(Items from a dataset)
Start of Block
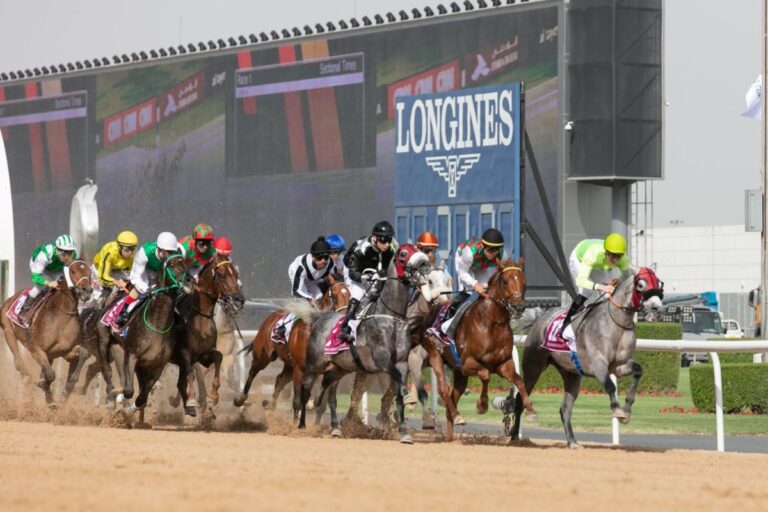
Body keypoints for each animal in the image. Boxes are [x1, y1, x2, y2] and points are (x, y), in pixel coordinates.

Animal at [0, 258, 93, 406]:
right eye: (73, 271)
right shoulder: (36, 349)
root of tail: (10, 298)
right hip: (8, 330)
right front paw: (44, 386)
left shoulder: (66, 351)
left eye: (89, 272)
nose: (87, 290)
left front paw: (59, 393)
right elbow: (50, 374)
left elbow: (84, 353)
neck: (62, 316)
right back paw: (27, 377)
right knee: (18, 361)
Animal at [234, 274, 352, 422]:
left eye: (351, 297)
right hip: (264, 355)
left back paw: (271, 407)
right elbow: (297, 400)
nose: (344, 321)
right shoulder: (299, 368)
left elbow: (330, 400)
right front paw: (295, 424)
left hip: (288, 365)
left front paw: (333, 424)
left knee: (280, 380)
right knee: (253, 371)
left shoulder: (331, 369)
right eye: (334, 297)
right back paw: (240, 399)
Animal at [416, 258, 536, 442]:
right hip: (436, 356)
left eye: (525, 282)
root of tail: (430, 313)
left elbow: (519, 381)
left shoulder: (503, 364)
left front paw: (530, 410)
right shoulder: (467, 363)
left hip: (459, 374)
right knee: (444, 388)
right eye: (505, 281)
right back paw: (457, 416)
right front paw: (482, 405)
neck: (492, 323)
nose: (518, 307)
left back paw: (451, 431)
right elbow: (485, 374)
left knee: (453, 396)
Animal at [510, 268, 664, 448]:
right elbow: (610, 386)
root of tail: (539, 319)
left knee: (565, 409)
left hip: (572, 375)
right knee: (520, 399)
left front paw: (626, 410)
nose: (656, 307)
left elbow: (638, 371)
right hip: (533, 368)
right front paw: (617, 410)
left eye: (658, 282)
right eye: (640, 285)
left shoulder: (619, 366)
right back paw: (514, 436)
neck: (615, 324)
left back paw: (573, 442)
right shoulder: (598, 365)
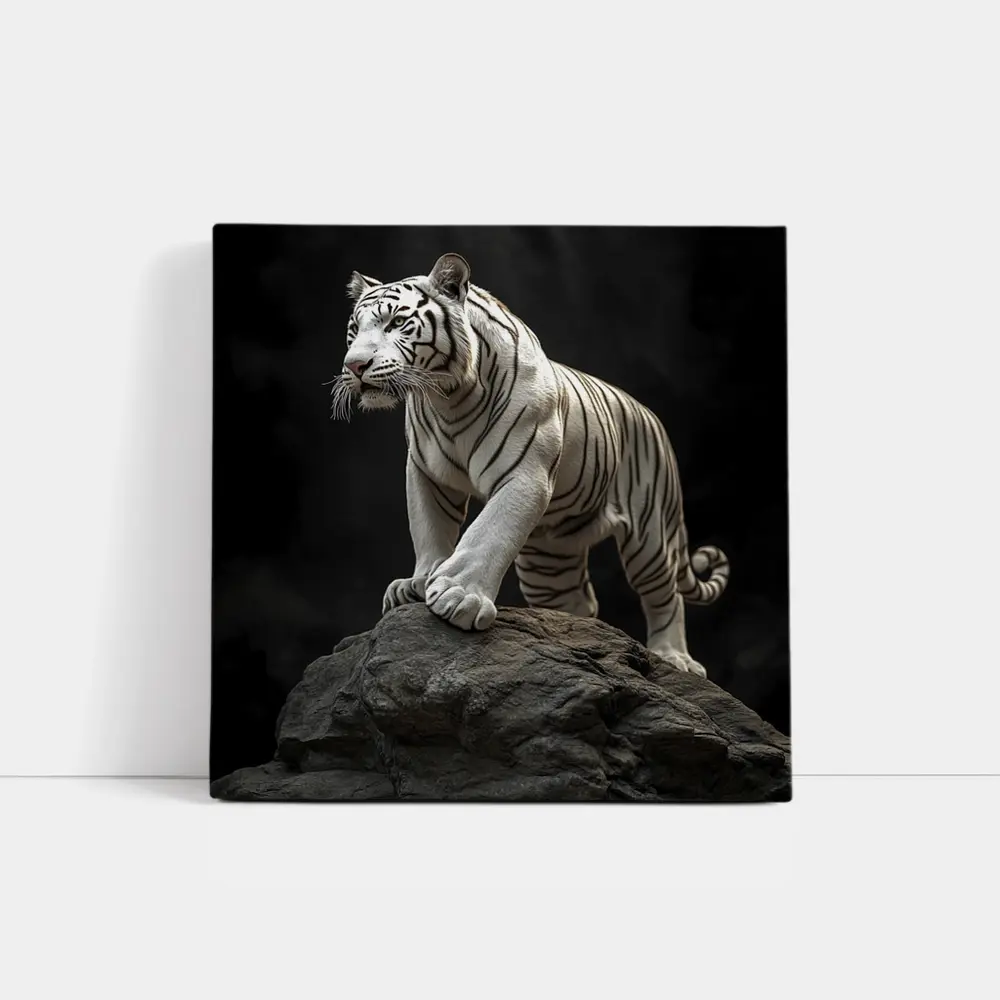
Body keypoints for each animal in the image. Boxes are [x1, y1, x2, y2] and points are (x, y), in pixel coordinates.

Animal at [330, 252, 729, 676]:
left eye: (396, 322)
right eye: (354, 330)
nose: (354, 366)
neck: (447, 397)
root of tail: (651, 416)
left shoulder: (524, 474)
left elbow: (488, 532)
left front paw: (459, 597)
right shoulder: (427, 473)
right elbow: (429, 529)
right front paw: (419, 583)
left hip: (650, 532)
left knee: (665, 595)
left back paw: (675, 657)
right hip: (548, 560)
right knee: (580, 601)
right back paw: (573, 635)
End of Block
[WHAT IS REQUIRED] The reply should repeat the data in full, exactly as given, and contain no pictures.

[ANSWER TO THIS EXERCISE]
Body keypoints for each animal in the image. Boxes are [x1, y1, x2, y2] and points are (x, y), in pixel coordinates.

Animal at [0, 258, 93, 406]:
right eye: (73, 271)
right shoulder: (36, 349)
root of tail: (10, 298)
right hip: (8, 330)
right front paw: (44, 386)
left shoulder: (66, 351)
left eye: (89, 272)
nose: (87, 290)
left front paw: (59, 393)
right elbow: (50, 374)
left elbow: (84, 353)
neck: (62, 316)
right back paw: (27, 377)
right knee: (18, 361)
Animal at [234, 274, 352, 422]:
left eye: (351, 297)
right hip: (264, 355)
left back paw: (271, 407)
right elbow: (297, 400)
nose: (344, 321)
right shoulder: (299, 368)
left elbow: (330, 400)
right front paw: (295, 424)
left hip: (288, 365)
left front paw: (333, 424)
left knee: (280, 380)
right knee: (253, 371)
left shoulder: (331, 369)
right eye: (334, 297)
right back paw: (240, 399)
Animal at [416, 258, 536, 442]:
right hip: (436, 356)
left eye: (525, 282)
root of tail: (430, 313)
left elbow: (519, 381)
left shoulder: (503, 364)
left front paw: (530, 410)
right shoulder: (467, 363)
left hip: (459, 374)
right knee: (444, 388)
right eye: (505, 281)
right back paw: (457, 416)
right front paw: (482, 405)
neck: (492, 323)
nose: (518, 307)
left back paw: (451, 431)
right elbow: (485, 374)
left knee: (453, 396)
Animal at [510, 268, 664, 448]:
right elbow: (610, 386)
root of tail: (539, 319)
left knee: (565, 409)
left hip: (572, 375)
right knee: (520, 399)
left front paw: (626, 410)
nose: (656, 307)
left elbow: (638, 371)
right hip: (533, 368)
right front paw: (617, 410)
left eye: (658, 282)
right eye: (640, 285)
left shoulder: (619, 366)
right back paw: (514, 436)
neck: (615, 324)
left back paw: (573, 442)
right shoulder: (598, 365)
Body keypoints for each animal in the image. Boxes are [x1, y1, x2, y2] and points are (x, y), in pixel coordinates.

Animal at [330, 252, 729, 676]:
left eye: (396, 322)
right eye: (354, 330)
nose: (354, 366)
neck: (447, 397)
root of tail: (651, 416)
left shoulder: (524, 474)
left elbow: (488, 532)
left front paw: (459, 597)
right shoulder: (427, 473)
right elbow: (429, 529)
right front paw: (419, 583)
left hip: (650, 532)
left knee: (665, 595)
left back paw: (675, 657)
right hip: (548, 560)
right knee: (580, 601)
right back paw: (573, 635)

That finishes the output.